STUDY TEXT:

Content starts

The discrepancy in the results is because the `com05` results are based on a more accurate approximation to the integral called *adaptive Gauss-Hermite Quadrature*, which is discussed in @sec-aGHQ.

### Generalizations to more complex structure

There is an implicit assumption in the `BernoulliPIRLS` structure that random effects in the model are simple, scalar random effects associated with a single grouping factor, which is represented by `m.ytbl.refs`.
For such models the random effects model matrix, $\bbZ$, is an $n\times q$ indicator matrix, the covariance parameter, $\bbtheta$, is one-dimensional and the covariance factor, $\bbLambda_{\bbtheta}=\theta\,\bbI_q$ is a scalar multiple of the $q\times q$ identity matrix, $\bbI_q$.
Furthermore, $\bbLambda_{\bbtheta}'\bbZ'\bbW\bbZ\bbLambda_{\bbtheta}+\bbI_q$ is also diagonal, as is its Cholesky factor, $\bbL$.

Content ends

EXTRACTED MATERIAL:

Content starts

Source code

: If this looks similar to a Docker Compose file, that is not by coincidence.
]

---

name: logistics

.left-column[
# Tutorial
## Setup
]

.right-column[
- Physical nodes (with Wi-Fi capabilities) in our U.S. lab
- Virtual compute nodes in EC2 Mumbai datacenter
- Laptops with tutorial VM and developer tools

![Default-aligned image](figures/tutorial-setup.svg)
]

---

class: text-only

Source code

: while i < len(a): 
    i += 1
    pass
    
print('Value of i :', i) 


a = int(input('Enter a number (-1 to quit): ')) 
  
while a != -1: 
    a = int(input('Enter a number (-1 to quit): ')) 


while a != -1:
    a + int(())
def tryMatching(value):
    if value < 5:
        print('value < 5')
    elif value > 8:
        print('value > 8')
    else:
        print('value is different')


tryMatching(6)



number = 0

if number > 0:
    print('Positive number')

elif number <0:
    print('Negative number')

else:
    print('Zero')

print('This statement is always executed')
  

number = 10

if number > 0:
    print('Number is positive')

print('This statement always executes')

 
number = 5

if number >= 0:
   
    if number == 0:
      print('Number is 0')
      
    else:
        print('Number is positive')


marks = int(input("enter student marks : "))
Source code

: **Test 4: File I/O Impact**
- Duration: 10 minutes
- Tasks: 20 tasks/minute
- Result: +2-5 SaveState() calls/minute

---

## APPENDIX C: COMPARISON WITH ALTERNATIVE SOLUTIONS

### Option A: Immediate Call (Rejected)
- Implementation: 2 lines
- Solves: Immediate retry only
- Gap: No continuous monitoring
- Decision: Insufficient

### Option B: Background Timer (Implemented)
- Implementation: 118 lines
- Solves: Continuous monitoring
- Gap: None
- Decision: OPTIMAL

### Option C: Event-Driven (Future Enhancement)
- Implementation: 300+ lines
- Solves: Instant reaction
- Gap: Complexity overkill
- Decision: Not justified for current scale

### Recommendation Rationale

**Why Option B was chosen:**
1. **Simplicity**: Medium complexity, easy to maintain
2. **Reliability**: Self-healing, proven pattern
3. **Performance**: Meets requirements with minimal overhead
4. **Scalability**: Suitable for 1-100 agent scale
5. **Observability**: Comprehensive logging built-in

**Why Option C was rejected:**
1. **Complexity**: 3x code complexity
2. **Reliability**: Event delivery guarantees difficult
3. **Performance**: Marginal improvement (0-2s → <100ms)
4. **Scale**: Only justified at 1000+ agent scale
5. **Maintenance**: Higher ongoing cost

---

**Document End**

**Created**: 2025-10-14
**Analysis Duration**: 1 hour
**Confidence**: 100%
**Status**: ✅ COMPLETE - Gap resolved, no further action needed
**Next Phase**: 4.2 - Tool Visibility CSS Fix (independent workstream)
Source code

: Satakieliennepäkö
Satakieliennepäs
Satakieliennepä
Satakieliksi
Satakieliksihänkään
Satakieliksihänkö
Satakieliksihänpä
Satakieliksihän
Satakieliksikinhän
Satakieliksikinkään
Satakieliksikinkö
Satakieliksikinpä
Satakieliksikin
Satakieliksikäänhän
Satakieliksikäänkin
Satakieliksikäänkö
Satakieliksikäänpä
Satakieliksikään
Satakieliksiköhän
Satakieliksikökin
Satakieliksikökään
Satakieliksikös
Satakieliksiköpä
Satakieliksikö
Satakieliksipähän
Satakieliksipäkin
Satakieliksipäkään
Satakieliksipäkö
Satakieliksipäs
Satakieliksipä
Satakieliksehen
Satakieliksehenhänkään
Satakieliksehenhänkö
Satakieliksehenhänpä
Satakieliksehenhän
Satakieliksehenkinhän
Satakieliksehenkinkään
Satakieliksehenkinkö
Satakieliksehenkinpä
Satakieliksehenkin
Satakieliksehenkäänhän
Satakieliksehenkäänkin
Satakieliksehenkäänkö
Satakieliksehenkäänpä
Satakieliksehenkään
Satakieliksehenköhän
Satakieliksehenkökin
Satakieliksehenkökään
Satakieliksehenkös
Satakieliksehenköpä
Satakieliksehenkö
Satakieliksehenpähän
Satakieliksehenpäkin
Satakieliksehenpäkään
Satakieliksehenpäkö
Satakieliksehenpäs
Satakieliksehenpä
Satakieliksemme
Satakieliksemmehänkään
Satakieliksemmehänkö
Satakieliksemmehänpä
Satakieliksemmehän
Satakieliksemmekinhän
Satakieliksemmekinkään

Content ends

TO-DO ITEM: Carry on the passage about generalizing the `BernoulliPIRLS` structure, starting right after its last sentence.

RESPONSE:
We have taken advantage of the special structure of these matrices both in representations --- storing $\bbL$ by storing only the diagonal values in the vector `m.utbl.Ldiag` --- and in some algorithms for the PIRLS iterative step.

The PIRLS algorithm to determine the conditional mode, $\tilde{\bbu}$, of the random effects, $\mcU$, and Laplace's approximation to the log-likelihood for GLMMs can be generalized to models with vector-valued random effects, or with random effects associated with more than one grouping factor, or with both.
The more general representation of $\bbZ$ and $\bbL$ used with linear mixed models can be adapted for GLMMs as well.

We chose to specialize the representation of GLMMs in this appendix to this specific type of random effects to be able to demonstrate adaptive Gauss-Hermite quadrature in @sec-aGHQ, which, at present, is restricted to models with a single, simple, scalar, random effects term.

## Adaptive Gauss-Hermite quadrature {#sec-aGHQ}

Recall from @eq-pdevquad that Laplace's approximation to the likelihood is based on a quadratic approximation to the penalized (GLM) deviance, $\tilde{d}(\bby,\bbu)$, at the conditional mode $\tilde{\bbu}$.
In the case of a model with a single, scalar, random effects term, like the model `com05`, each linear predictor value, $\eta_i,\,i=1,\dots,n$ depends on only one element of $\bbu$.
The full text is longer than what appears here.